Les bancassureurs ne restent pas, pour autant, les bras croisés. «Les demandes de résiliation vont peut-être augmenter. Et la meilleure réponse que nous pouvons y apporter réside dans la qualité de nos offres et de nos services», précise Thomas Chardonnel.

Suravenir a pris les devants en retravaillant sa tarification. «Depuis juin, notre système est basé sur le capital restant dû par l’emprunteur, afin de nous prémunir face à la concurrence des assureurs alternatifs. Nous avons aussi changé la segmentation de notre offre sur les moins de 40 ans. Nous pensons aussi revoir notre offre sur les contrats groupes afin que les personnes en bonne santé ne soient pas pénalisées par la mutualisation, nous envisageons par exemple de les segmenter pour les clients fumeurs.

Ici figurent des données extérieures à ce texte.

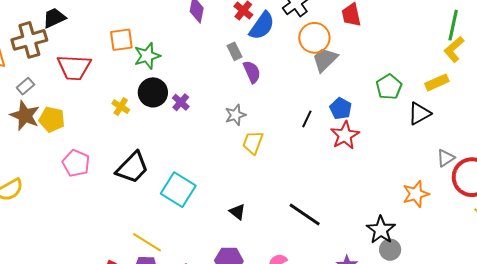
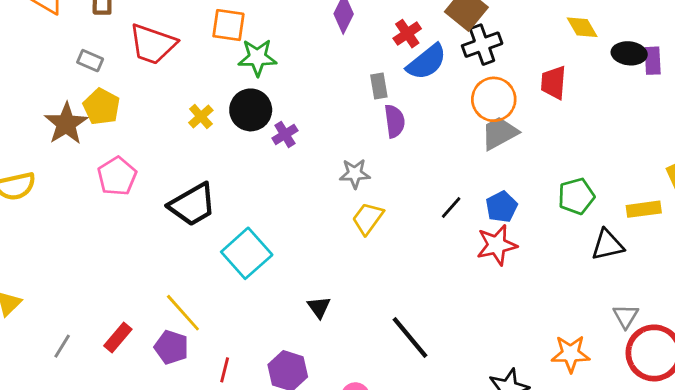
gray rectangle: (25, 86) -> (90, 61), moved, turned 48
brown star: (25, 116) -> (66, 124), moved
gray triangle: (446, 158) -> (626, 316), turned -42

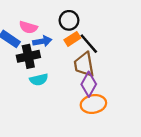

Ce n’est qu’un premier acte car notre ambition est de coller au marché et de nous ajuster», explique son directeur général.

Le Crédit Mutuel Arkéa s’est aussi préparé sur le plan opérationnel. «Nous formons les conseillers bancaires et nous adaptons notre ‘process’ pour être capables de formuler une réponse au client en dix jours avec un avenant à son crédit comme l’impose la loi Lemoine», précise François-Régis Bernicot. Les prochains mois promettent une bataille rangée.